クロアチアでのプロジェクトリーダーのイレーナ教授は仕事量が尋常ではないことで有名。彼女は自分の生徒たちを水深の浅い安全な発掘現場に招待してまず考古学者の素質をはかります。ある年では1年で40人ほどの生徒を水深の浅い発掘現場に招待します。生徒は約1週間から2週間ほど働いて、水中発掘のイロハを学び、その後、教授に認められた生徒が水深の深い歴史的にも重要な発掘調査への参加を許されます。この人数が1学年から3〜4人ほど。これらの生徒が全学年合わせて15人ほどおり、この中で3年以上教授のチームメンバーとして生き残るのが8人ほどになります。

この水中考古学の鬼ともいえるイレーナ教授のもとで右腕として学部生時代と大学院生時代の8年間働いていたのが、私のブログにも何回も出てくる私の親友で、現在デンマークのバイキング船博物館で働いてるマトコ。彼とイレーナ教授は師弟関係にあります。

マトコは現在はクロアチアに一時帰国しており、明日から開催されるワークショップで私のアシスタントとして働くために今日からチームに合流しました。

ちなみに2012年から一緒に仕事している私に対してもイレーナ教授の要求のハードルは高く、ムチャブリも沢山あります。

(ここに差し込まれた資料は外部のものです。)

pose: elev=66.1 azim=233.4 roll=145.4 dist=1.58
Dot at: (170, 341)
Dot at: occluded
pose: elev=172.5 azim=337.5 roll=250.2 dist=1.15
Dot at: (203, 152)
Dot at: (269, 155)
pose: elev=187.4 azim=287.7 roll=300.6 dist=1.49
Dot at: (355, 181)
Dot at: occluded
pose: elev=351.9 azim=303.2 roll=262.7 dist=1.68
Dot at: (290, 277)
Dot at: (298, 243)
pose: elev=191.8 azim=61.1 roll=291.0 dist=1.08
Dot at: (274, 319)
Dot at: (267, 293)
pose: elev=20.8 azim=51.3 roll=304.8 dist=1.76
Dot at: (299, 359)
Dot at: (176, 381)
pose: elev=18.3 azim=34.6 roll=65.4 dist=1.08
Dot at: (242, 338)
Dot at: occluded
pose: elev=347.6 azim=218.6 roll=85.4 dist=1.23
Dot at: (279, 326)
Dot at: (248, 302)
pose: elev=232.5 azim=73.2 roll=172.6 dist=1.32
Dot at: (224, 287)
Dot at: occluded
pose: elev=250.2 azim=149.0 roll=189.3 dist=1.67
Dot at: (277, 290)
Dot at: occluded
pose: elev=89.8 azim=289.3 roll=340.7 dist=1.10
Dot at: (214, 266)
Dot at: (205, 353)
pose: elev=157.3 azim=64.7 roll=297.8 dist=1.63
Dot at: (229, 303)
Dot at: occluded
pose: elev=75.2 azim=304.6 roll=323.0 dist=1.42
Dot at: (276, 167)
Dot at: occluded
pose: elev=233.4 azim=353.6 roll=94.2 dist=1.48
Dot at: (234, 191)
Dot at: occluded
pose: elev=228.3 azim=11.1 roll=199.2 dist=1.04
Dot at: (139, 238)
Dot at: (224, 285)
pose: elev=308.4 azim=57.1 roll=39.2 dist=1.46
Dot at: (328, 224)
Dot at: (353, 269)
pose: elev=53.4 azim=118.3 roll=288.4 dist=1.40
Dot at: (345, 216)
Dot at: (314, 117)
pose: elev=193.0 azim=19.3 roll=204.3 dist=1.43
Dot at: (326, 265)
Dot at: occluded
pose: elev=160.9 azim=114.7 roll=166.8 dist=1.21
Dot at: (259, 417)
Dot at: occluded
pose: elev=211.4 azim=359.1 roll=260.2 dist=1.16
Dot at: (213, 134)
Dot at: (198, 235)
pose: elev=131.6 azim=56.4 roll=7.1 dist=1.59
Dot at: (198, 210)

私が現在のように各国の研究機関から依頼を受けて渡り歩くように働くようになったのは博士課程を卒業した2016年の5月からです。(それまでは依頼を受けてもアメリカの大学院生の身分だったので大学の研究室で働かなくてはならず、今のように自由に他国での小遣い稼ぎはできませんでした。)

去年の夏(2017年)は今年以上に忙しく、7月と8月は続けてグアム、バハマ、コロンビアでの仕事が休みなく続きました。

クロアチアから正式に仕事依頼を頂いた時にコロンビアでの仕事がいつ終わるのかを聞かれました。9月1日までと答えたら9月2日のコロンビア発クロアチア行きの飛行機をその日に予約させそうになったので、慌てて頼み込んで日本に少しだけ身体を休めるためにのために帰らせてもらいました。結局日本での休暇は3日間(家での滞在は実質2日間)。9月5日にはクロアチアに出発して11月の初めまで働いていました。

今年もイレーナ教授からブルガリアでのフィールドスクールの講師がいつ終わるがいつかを聞かれました。6月8日と答えると、8日の夜の飛行機を予約されそうになりました。せっかく初めてのブルガリアでブルガリアのディレクターも週末の休暇を予定してくれていたのですが、結局クロアチア側から予約された飛行機は9日の早朝。休みなどはもらえません。正直今回もクロアチアでの仕事が終わるまで休みはもらえるのか疑問です。激務です。

とはいってもイレーナ教授や発掘チームの仲間とは何年も一緒に仕事をしているので家族のような間柄、こちらも全く気を使わなくていいので精神的にはとても気楽に過ごしています。

とりあえず明日からはワークショップでなので肉体的には少し楽になると思います。明日も頑張ります。